53 mesures pour l’eau

Le Président de la République est venu le 30 mars présenter dans les Hautes Alpes les 53 mesures du plan EAU du gouvernement destiné à améliorer la gestion de l’eau, ressource mise à mal par les changements climatiques en cours et à venir. On pourra consulter le détail de ces mesures dans le dossier de presse consultable en fin d’article. Il faut dire qu’il y a urgence : la saison estivale 2023 s’annonce pire encore que la précédente au cours de laquelle 93 départements avaient déjà connu des restrictions d’accès à l’eau. La carte ci-dessous établie par le BRGM met d’ailleurs en évidence l’acuité croissante de cette question.

Objectif sobriété
Le premier objectif de ce plan EAU est de réduire de 10 % les volumes d’eau consommés chaque année d’ici 2030 dans le pays. Ce plan de sobriété concernera tous les secteurs à l’image de ce qui a déjà été initié en matière d’énergies cet hiver. Une réunion des 50 sites industriels qui ont le plus grand potentiel de baisse de consommation d’eau sera organisée. Le Président de la République a également souhaité encourager les centrales nucléaires d’EDF à “faire des économies d’eau” selon des modalités qui restent à éclaircir. D’ici l’été, une campagne de communication grand public sera lancée pour inciter chacun à la sobriété avec le lancement d’un “EcoWatt de l’eau” sur le modèle de l’instrument mis en place pour réduire la consommation d’électricité en cas de risques de coupure.

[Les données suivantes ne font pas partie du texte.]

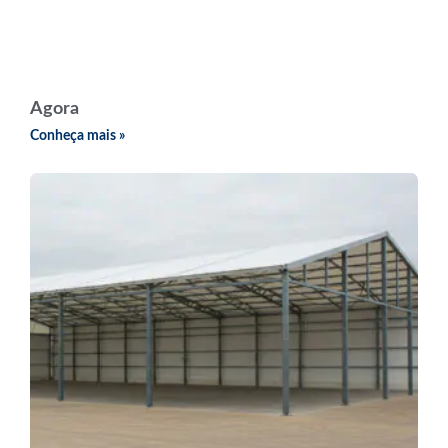
Agora
Conheça mais »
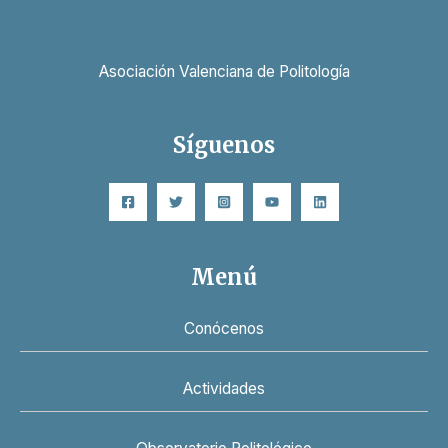
Asociación Valenciana de Politología
Síguenos
Menú
Conócenos
Actividades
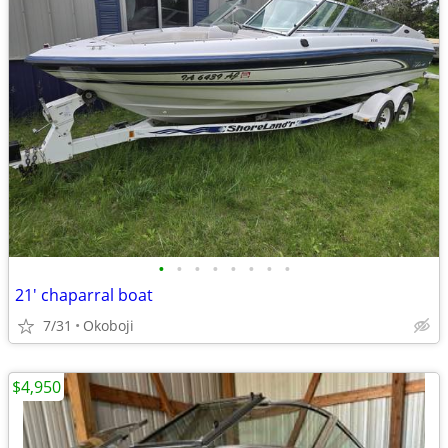
•
•
•
•
•
•
•
•
21' chaparral boat
7/31
Okoboji
$4,950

Recours aux eaux usées et de pluie
La France veut désormais atteindre 10 % de réutilisation de ses eaux usées, soit 10 fois qu’aujourd’hui par exemple pour l’irrigation agricole ou le nettoyage des voiries. Pour cela, 1 000 projets en cinq ans vont être lancés pour recycler et réutiliser l’eau avec un objectif final de réutilisation de 300 millions de mètres cubes, soit l’équivalent de 3 500 bouteilles d’eau par Français et par an. Pour cela, des “freins réglementaires à la valorisation des eaux non conventionnelles seront levés” promet le plan gouvernemental.

Agences de l’eau & lutte contre les fuites
Au total, les moyens des agences de l’eau devraient être rehaussés de 475 millions d’euros par an intégrant des moyens spécifiques supplémentaires pour les outre-mers. Sur ces moyens supplémentaires, 180 millions d’euros seront consacrés à la résorption “en urgence” des fuites d’eau dans les réseaux les plus sensibles, sous condition pour les collectivités concernées de l’atteinte d’objectifs de performance de gestion de leur réseau.

Tarification progressive
A l’occasion de cette présentation, le président a exprimé le souhait que se généralise la “tarification progressive et responsable” de l’eau, déjà expérimentée dans certaines communes. Deux textes de 2010 et 2013 autorisent et encouragent en effet à la mise en place d’une tarification progressive au volume réellement consommé. Le bilan de la loi de 2013, tiré dans une mission parlementaire de février 2022, proposait ainsi de généraliser cette tarification progressive avec trois paliers : l’eau « essentielle » facturée à un coût symbolique jusqu’à 80 m3 par an et par foyer, l’eau « utile » de 81 à 200 m3 à un « tarif inférieur au coût des services » et au-delà, l’eau « de confort » deviendrait plus chère. Ce scénario semble avoir été retenu dans son principe par le gouvernement. Reste à savoir comment sa mise en place, qui dépend des collectivités, sera permise ou incitée.

Agriculture
Emmanuel Macron a réaffirmé à cette occasion l’utilité des stockages artificiels d’eau pour les agriculteurs, y compris ceux du type de celui de Sainte-Soline (Deux-Sèvres) mais a proposé que les prochains prennent mieux en compte la raréfaction de l’eau et soient partagés dans divers buts, dont la biodiversité. “Il ne s’agit pas de privatiser l’eau ou de permettre à certains de se l’accaparer”, a-t-il déclaré, répétant que l’eau était “indispensable à notre souveraineté alimentaire”. Mais il a demandé que les futurs ouvrages soient conditionnés à des “changements de pratiques significatifs”, à commencer par des économies d’eau et une réduction de l’usage des pesticides par les agriculteurs.

L’annonce maintes fois reportée de ce plan finalement présenté par le chef de l’Etat lui-même est apparu aux yeux de certains comme une tentation du locataire de l’Elysée de s’extraire du bourbier actuel de la réforme des retraites. Les critiques sur le fond même du plan EAU n’ont d’ailleurs pas manqué, y compris chez un certain nombre d’associations d’élus.